* **PROVIDED DATA**
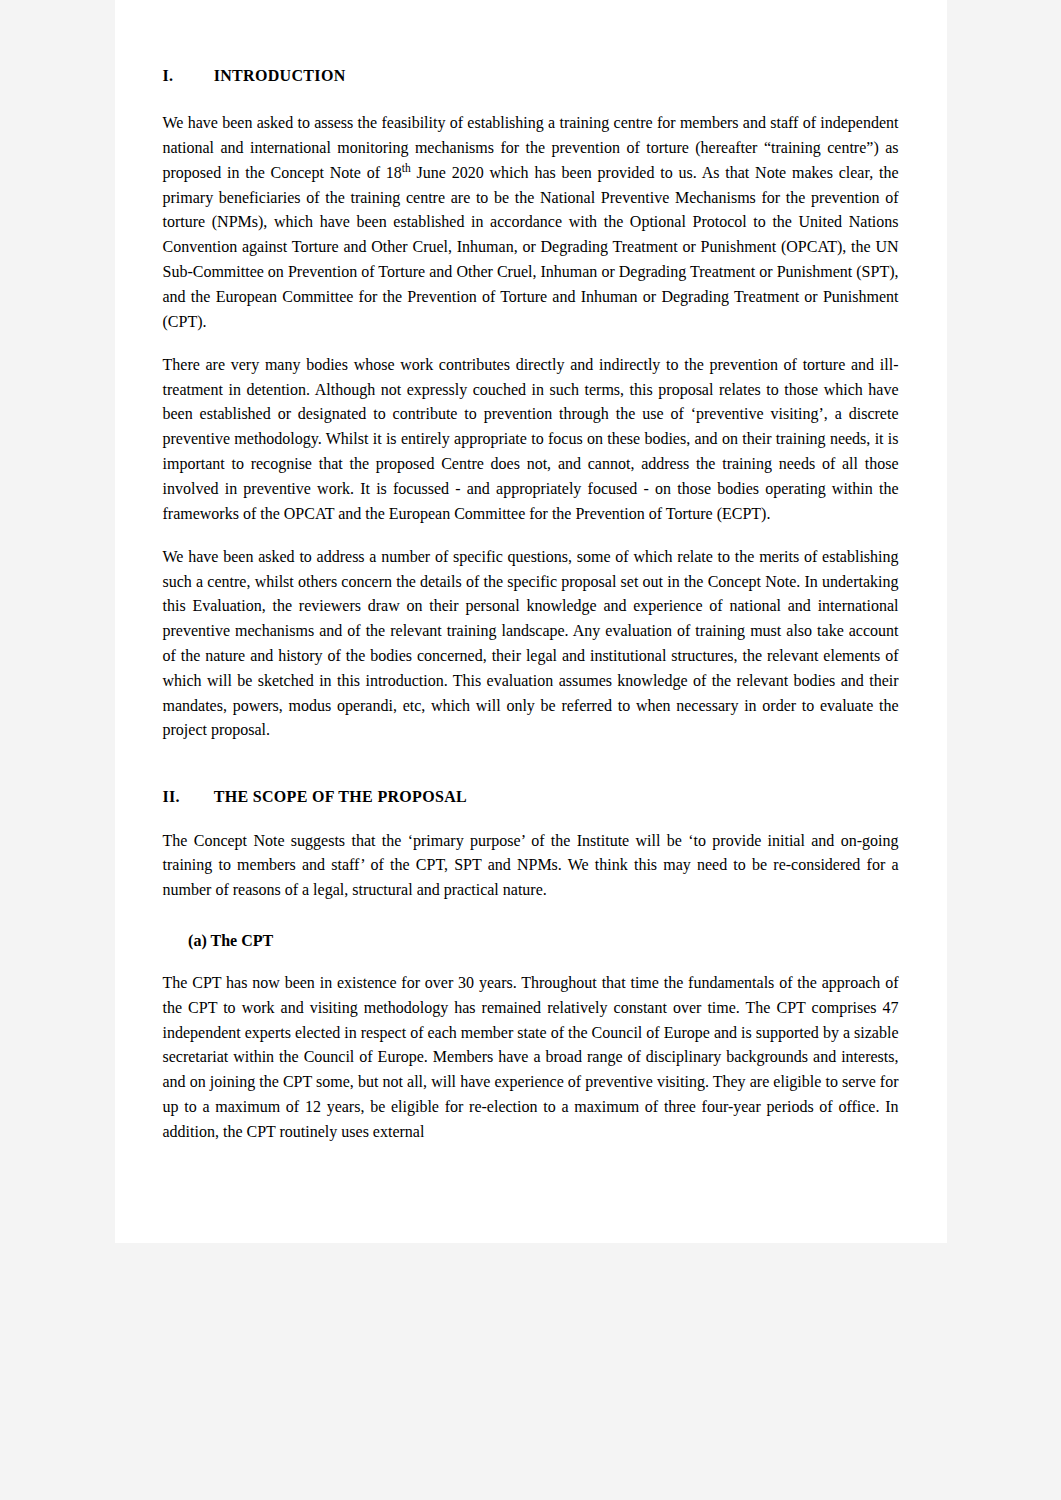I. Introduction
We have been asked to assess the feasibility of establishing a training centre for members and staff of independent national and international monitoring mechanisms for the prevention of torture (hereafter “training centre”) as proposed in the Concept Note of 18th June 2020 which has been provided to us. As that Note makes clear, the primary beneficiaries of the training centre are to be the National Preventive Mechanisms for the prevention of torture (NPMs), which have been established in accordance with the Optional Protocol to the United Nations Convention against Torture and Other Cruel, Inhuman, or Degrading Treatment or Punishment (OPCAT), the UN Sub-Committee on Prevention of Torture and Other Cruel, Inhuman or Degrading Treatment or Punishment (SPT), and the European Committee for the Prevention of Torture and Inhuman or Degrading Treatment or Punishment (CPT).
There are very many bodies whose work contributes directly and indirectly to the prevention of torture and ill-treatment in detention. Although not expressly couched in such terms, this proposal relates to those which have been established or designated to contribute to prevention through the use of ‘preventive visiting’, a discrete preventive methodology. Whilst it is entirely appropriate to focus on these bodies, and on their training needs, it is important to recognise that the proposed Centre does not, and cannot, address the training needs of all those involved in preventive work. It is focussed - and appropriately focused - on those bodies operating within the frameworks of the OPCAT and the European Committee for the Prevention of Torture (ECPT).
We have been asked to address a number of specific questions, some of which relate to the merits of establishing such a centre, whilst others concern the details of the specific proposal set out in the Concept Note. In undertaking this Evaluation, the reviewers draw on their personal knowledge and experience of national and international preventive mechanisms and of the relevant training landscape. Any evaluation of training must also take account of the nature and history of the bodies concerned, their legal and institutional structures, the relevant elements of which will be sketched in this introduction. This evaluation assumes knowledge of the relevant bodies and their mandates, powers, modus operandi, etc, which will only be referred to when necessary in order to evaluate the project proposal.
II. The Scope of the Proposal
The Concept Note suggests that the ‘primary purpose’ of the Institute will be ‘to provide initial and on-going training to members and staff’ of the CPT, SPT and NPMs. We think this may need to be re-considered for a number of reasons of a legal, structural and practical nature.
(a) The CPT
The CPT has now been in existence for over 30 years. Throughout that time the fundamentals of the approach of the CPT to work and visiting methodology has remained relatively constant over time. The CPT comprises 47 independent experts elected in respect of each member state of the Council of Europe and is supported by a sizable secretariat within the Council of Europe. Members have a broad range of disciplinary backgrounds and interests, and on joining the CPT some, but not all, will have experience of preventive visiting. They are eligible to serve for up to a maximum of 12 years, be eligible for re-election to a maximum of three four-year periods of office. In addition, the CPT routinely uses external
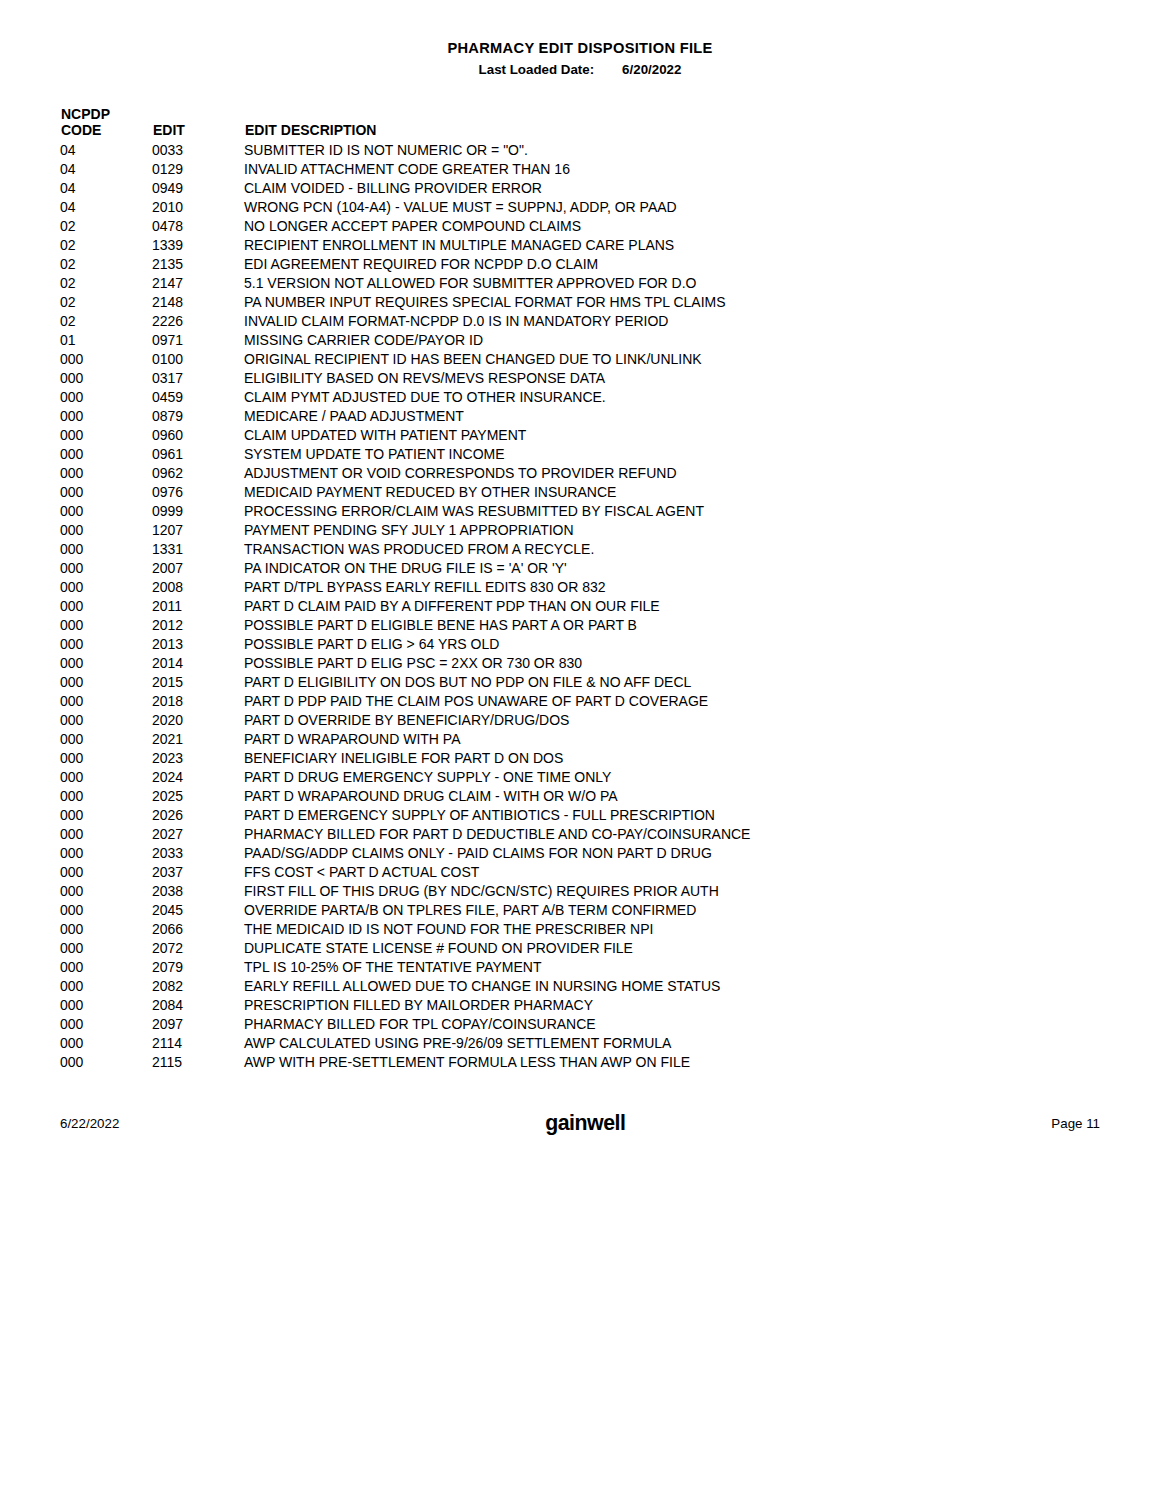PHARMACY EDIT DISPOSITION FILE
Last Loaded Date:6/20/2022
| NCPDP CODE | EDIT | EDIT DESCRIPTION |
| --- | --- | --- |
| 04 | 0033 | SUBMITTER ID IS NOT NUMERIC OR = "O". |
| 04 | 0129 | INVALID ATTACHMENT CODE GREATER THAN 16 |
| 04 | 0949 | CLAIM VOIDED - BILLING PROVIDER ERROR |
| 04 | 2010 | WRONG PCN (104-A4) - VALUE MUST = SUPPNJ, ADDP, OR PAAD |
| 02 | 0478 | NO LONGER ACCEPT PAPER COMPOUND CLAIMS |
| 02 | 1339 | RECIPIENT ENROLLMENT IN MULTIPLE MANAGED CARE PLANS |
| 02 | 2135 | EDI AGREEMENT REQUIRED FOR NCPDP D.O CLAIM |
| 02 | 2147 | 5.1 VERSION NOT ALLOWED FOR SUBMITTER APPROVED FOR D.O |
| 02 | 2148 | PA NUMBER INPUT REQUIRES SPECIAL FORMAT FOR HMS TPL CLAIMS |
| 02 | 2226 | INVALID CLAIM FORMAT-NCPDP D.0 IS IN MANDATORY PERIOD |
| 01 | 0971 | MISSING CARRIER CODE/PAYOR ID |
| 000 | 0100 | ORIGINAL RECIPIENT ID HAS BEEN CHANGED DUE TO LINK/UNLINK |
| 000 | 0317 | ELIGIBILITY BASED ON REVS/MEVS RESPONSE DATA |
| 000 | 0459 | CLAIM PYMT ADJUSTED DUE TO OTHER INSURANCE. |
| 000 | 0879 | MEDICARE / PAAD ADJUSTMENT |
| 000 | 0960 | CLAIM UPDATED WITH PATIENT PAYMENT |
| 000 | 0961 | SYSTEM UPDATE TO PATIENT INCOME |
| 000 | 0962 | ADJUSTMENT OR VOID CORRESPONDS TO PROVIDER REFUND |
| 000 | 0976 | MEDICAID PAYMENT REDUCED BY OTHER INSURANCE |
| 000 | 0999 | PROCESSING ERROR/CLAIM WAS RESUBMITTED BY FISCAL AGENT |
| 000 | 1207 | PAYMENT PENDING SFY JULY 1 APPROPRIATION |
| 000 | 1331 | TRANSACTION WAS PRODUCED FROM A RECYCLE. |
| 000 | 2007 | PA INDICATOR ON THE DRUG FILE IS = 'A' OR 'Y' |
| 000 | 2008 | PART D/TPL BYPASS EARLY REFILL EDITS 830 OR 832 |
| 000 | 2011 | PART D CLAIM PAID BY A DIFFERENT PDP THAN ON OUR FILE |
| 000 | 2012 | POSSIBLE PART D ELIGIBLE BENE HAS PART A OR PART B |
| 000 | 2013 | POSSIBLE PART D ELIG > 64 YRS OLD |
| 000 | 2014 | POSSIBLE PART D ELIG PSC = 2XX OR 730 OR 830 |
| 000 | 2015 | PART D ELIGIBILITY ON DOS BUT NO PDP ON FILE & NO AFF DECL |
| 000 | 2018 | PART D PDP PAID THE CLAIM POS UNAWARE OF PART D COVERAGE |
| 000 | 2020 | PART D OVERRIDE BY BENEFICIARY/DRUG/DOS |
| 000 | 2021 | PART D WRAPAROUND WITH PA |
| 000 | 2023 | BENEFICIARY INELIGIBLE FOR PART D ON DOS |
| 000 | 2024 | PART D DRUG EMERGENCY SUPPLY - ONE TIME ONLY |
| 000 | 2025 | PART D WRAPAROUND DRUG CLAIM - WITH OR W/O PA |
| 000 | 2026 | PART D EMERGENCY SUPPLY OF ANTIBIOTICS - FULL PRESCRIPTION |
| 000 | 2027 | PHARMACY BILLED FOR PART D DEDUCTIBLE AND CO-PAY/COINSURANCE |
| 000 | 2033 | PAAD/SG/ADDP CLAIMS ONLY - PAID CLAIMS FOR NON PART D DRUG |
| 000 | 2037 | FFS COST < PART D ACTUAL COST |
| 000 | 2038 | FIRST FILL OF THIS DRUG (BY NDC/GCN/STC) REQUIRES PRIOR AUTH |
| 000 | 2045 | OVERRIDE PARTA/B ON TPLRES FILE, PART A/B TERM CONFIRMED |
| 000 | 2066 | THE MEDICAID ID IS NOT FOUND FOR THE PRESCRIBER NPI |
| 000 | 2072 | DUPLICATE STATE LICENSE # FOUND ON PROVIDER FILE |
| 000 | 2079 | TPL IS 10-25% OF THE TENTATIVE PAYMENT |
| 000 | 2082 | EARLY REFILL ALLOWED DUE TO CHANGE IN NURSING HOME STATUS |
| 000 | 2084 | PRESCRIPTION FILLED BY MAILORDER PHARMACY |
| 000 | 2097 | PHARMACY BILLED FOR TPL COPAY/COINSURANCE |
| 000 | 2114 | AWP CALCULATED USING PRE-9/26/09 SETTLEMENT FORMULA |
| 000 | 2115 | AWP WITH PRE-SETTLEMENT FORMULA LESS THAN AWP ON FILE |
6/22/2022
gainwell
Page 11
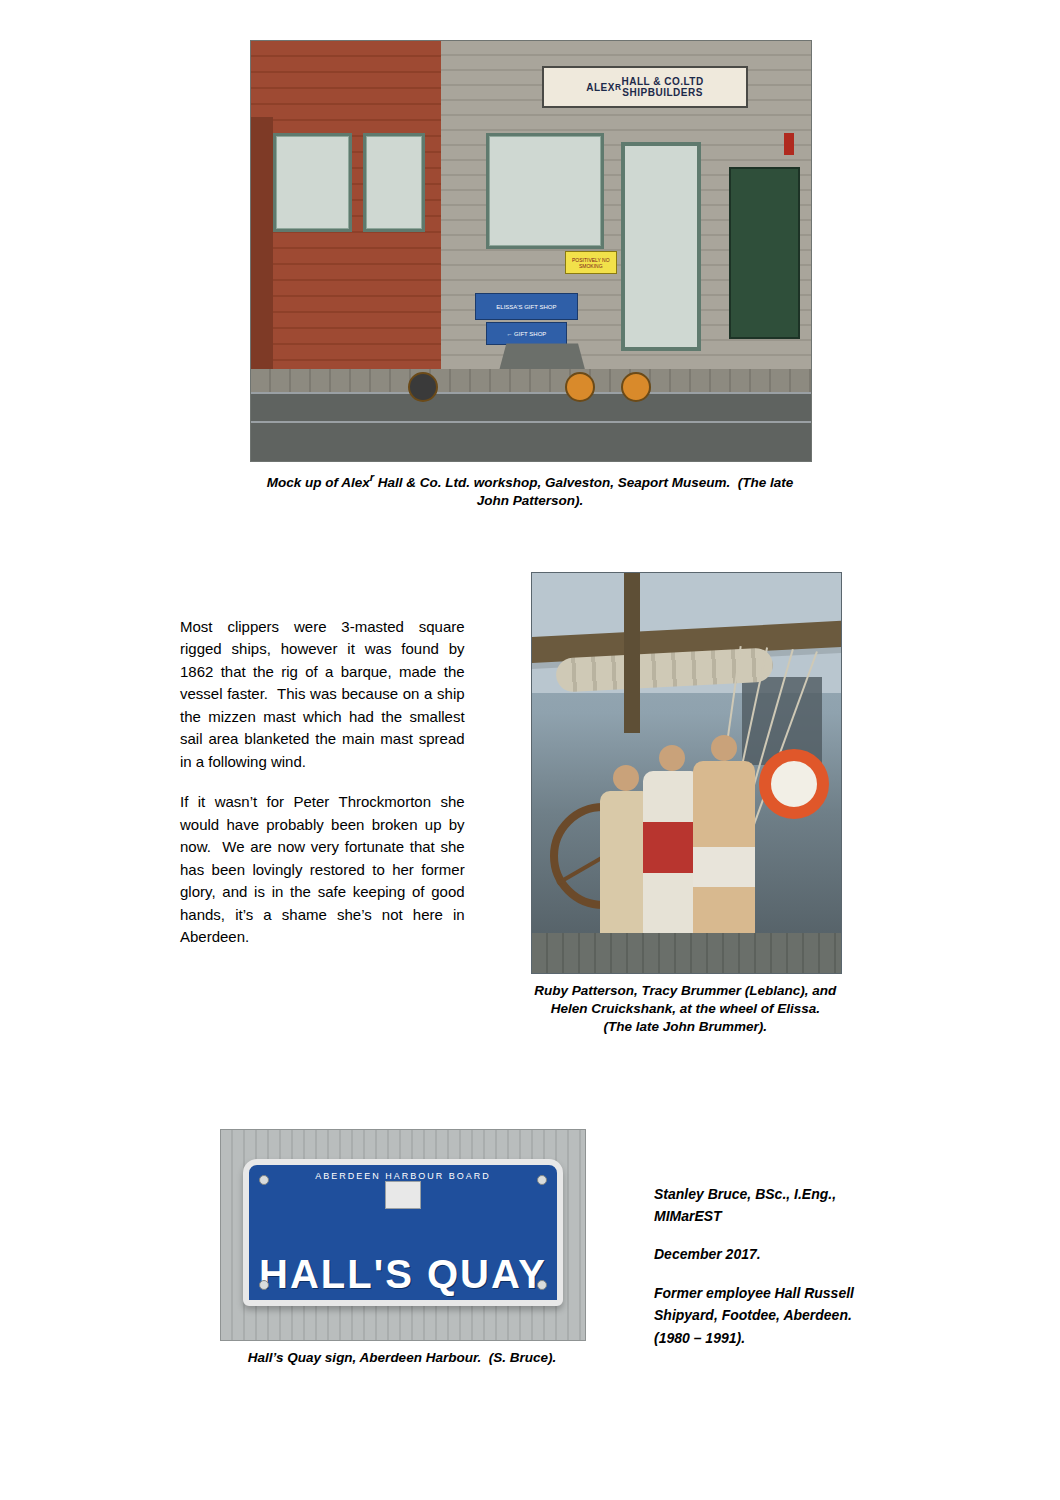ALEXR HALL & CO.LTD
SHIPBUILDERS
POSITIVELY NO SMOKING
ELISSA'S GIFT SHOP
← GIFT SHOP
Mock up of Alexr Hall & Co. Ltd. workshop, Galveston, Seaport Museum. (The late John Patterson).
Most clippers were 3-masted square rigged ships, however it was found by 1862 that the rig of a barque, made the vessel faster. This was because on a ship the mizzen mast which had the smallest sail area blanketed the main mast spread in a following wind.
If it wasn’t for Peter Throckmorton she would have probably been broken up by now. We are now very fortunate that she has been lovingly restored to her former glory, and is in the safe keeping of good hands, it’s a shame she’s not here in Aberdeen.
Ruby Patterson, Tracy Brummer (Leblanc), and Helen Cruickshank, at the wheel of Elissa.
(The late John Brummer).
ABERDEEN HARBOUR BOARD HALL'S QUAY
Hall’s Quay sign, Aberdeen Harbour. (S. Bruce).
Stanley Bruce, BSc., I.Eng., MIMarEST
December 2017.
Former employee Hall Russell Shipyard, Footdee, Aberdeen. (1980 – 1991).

* **TASK STATEMENT**
Print from the line containing "ACTUAL COST |" through the line containing "Mock up of Alexr" in the data above, exactly as the lines stand, and omit every picture.

* **ANSWER FOR THE TASK**
| 000 | 2037 | FFS COST < PART D ACTUAL COST |
| 000 | 2038 | FIRST FILL OF THIS DRUG (BY NDC/GCN/STC) REQUIRES PRIOR AUTH |
| 000 | 2045 | OVERRIDE PARTA/B ON TPLRES FILE, PART A/B TERM CONFIRMED |
| 000 | 2066 | THE MEDICAID ID IS NOT FOUND FOR THE PRESCRIBER NPI |
| 000 | 2072 | DUPLICATE STATE LICENSE # FOUND ON PROVIDER FILE |
| 000 | 2079 | TPL IS 10-25% OF THE TENTATIVE PAYMENT |
| 000 | 2082 | EARLY REFILL ALLOWED DUE TO CHANGE IN NURSING HOME STATUS |
| 000 | 2084 | PRESCRIPTION FILLED BY MAILORDER PHARMACY |
| 000 | 2097 | PHARMACY BILLED FOR TPL COPAY/COINSURANCE |
| 000 | 2114 | AWP CALCULATED USING PRE-9/26/09 SETTLEMENT FORMULA |
| 000 | 2115 | AWP WITH PRE-SETTLEMENT FORMULA LESS THAN AWP ON FILE |
6/22/2022
gainwell
Page 11
ALEXR HALL & CO.LTD
SHIPBUILDERS
POSITIVELY NO SMOKING
ELISSA'S GIFT SHOP
← GIFT SHOP
Mock up of Alexr Hall & Co. Ltd. workshop, Galveston, Seaport Museum. (The late John Patterson).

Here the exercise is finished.